SPACEX COULD BECOME THE BIGGEST EXIT LIQUIDITY EVENT IN MARKET HISTORY.



And the data backs it.

Most of the biggest IPOs of the last 15 years eventually crashed hard after listing.

• Robinhood: -90%
• Rivian: -88%
• Lyft: -79%
• Uber: -68%
• Palantir: -53%
• Coinbase: -57%
• Snap: -56%
• Twitter: -58%
• Facebook: -54%

The median max drawdown across major IPOs was around -54% within 1 year.

And these were not small companies.

Most of them were industry leaders, heavily hyped by media, backed by top institutions, and considered “must own” stocks before listing.

Now look at SpaceX.

The company is reportedly targeting a valuation of around $1.75-$2 TRILLION.

That would instantly make it one of the largest companies in the world.

At the same time:
• Retail demand is extremely high
• The IPO float may stay very small
• And early investors are sitting on massive gains from private rounds.

This is the exact setup where IPO prices can disconnect from fundamentals very quickly.

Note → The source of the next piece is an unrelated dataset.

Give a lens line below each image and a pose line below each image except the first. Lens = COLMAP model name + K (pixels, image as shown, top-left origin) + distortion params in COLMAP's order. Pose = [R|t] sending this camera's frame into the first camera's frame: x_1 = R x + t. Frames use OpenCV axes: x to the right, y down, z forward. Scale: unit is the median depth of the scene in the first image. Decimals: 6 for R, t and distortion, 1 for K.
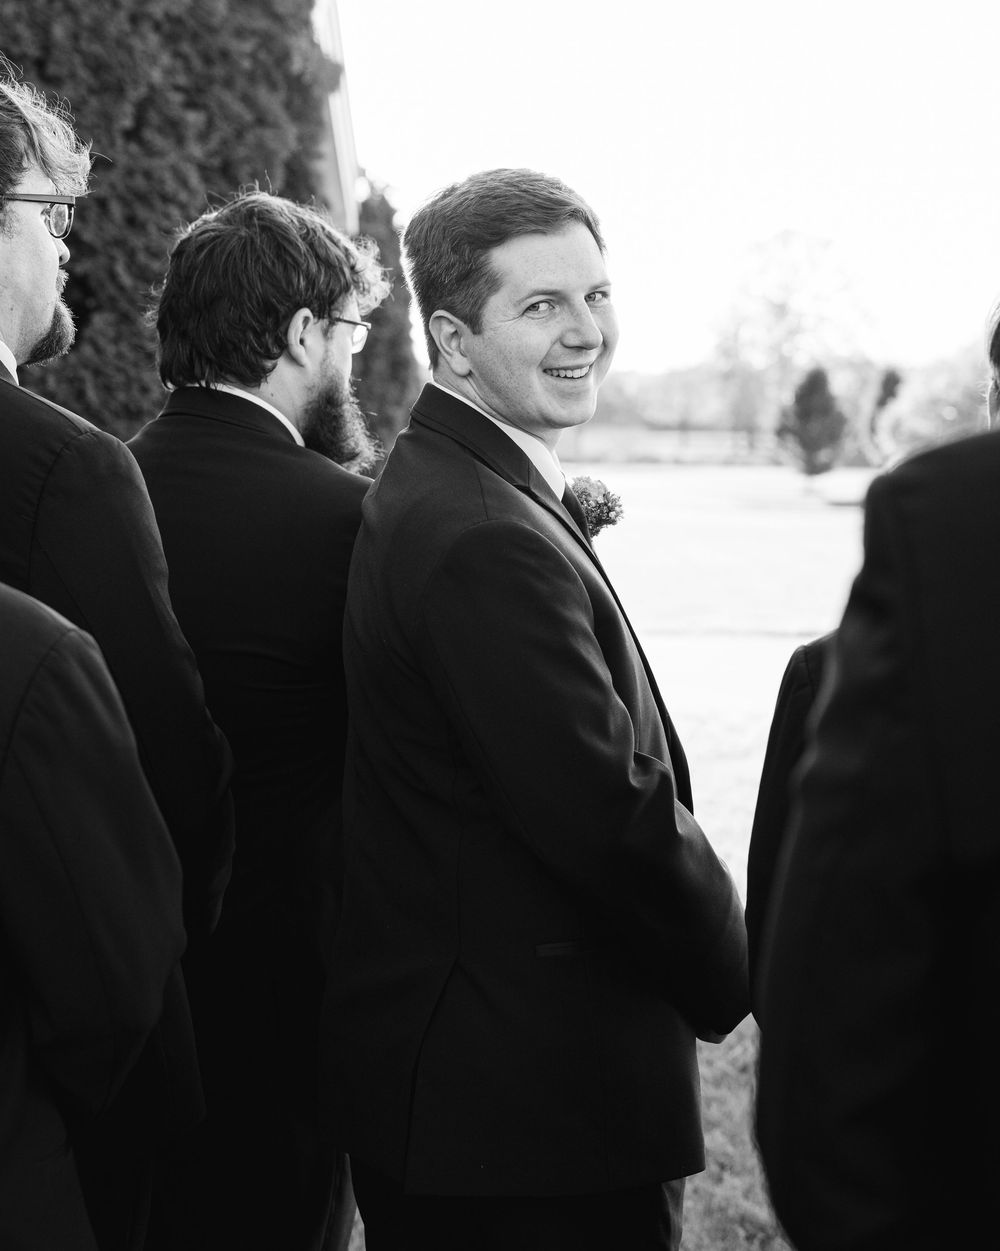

History shows retail investors usually enter during peak excitement while early investors slowly get liquidity after listing.

Facebook became a great business long term. Still, its stock max drawdown within a year was 54%.

Coinbase became one of the largest crypto companies in the world. Still, its stock max drawdown within a year was 57%.

A successful company does not always mean it'll go up only after IPO.

That is the part retail investors usually ignore during highly hyped listings and become the exit liquidity.